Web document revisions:
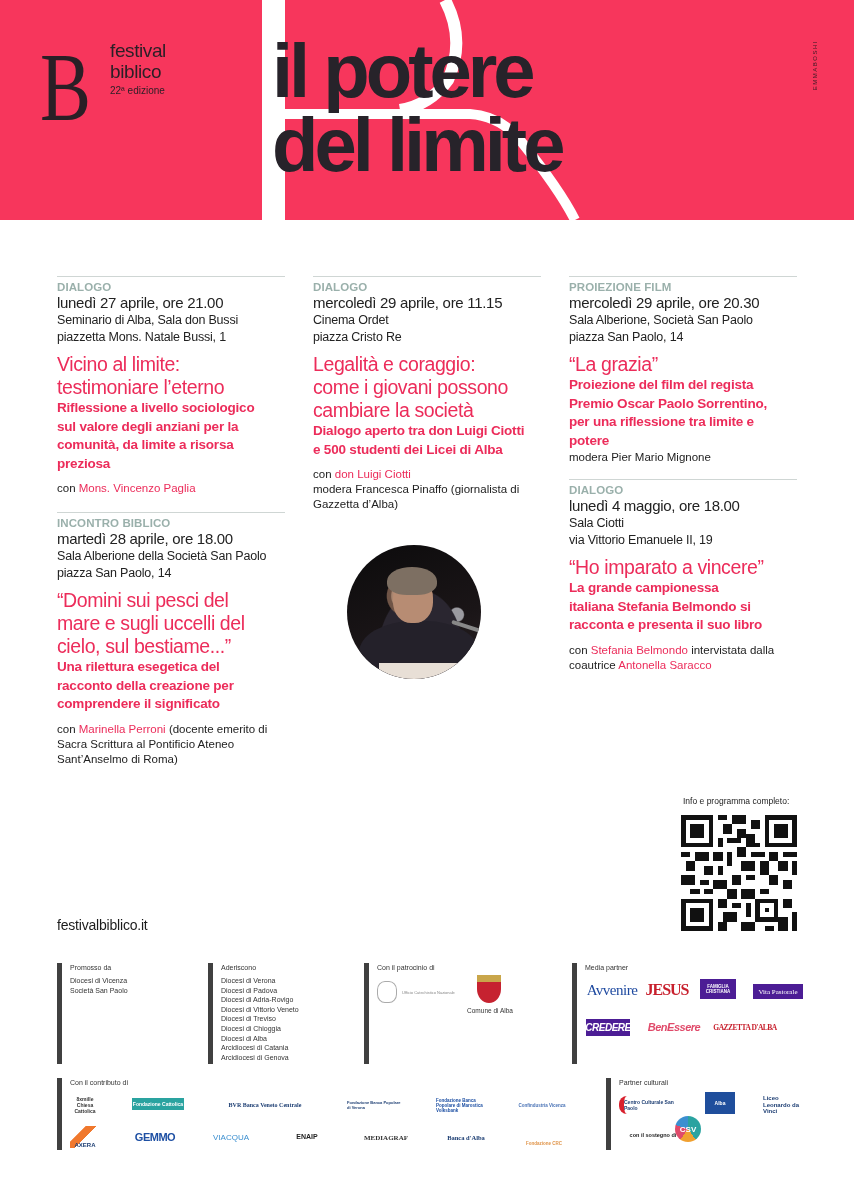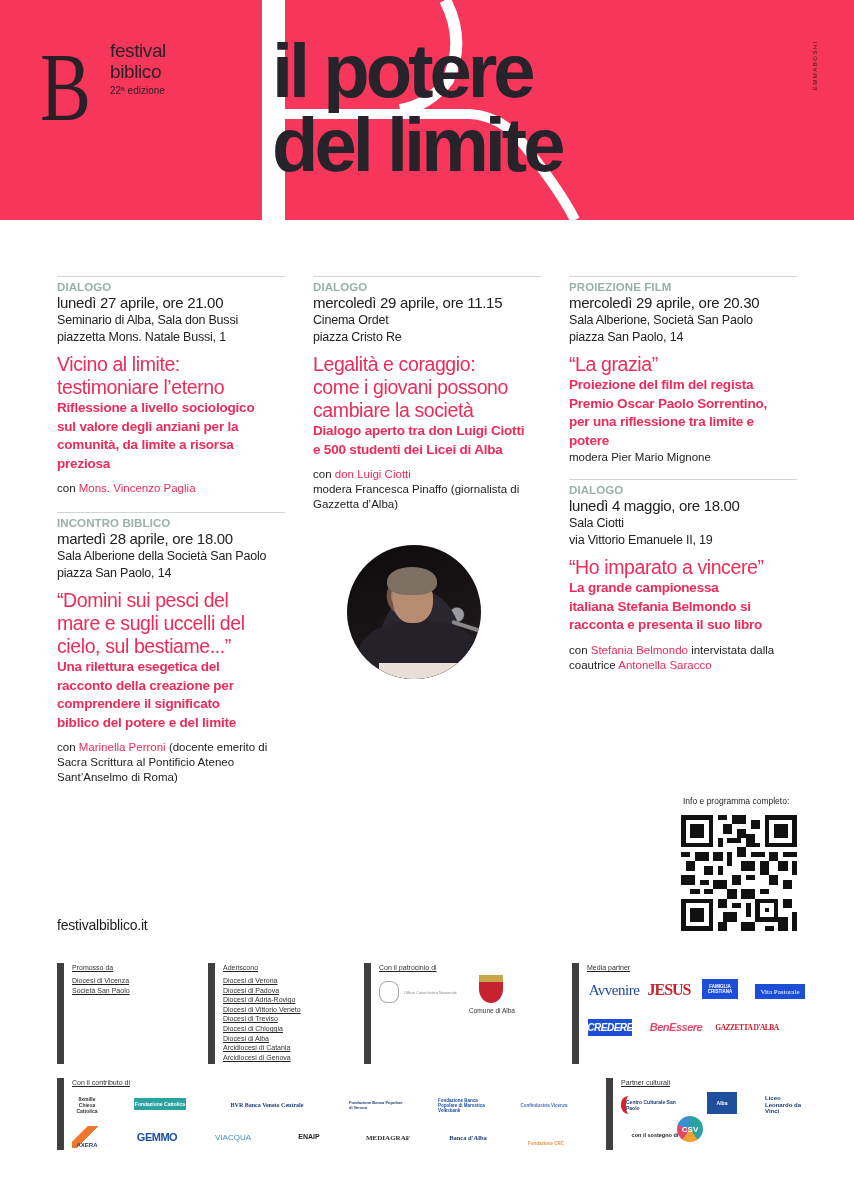--- a/index.html
+++ b/index.html
@@ -122,7 +122,6 @@
       <div>Una rilettura esegetica del</div>
       <div>racconto della creazione per</div>
       <div>comprendere il significato</div>
-      <div>biblico del potere e del limite</div>
     </div>
     <div class="with">
       <span>con</span>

*About this task:* What you return must match the records above exactly, minus any images.

*Exercise solution:*
--- a/index.html
+++ b/index.html
@@ -122,7 +122,6 @@
       <div>Una rilettura esegetica del</div>
       <div>racconto della creazione per</div>
       <div>comprendere il significato</div>
-      <div>biblico del potere e del limite</div>
     </div>
     <div class="with">
       <span>con</span>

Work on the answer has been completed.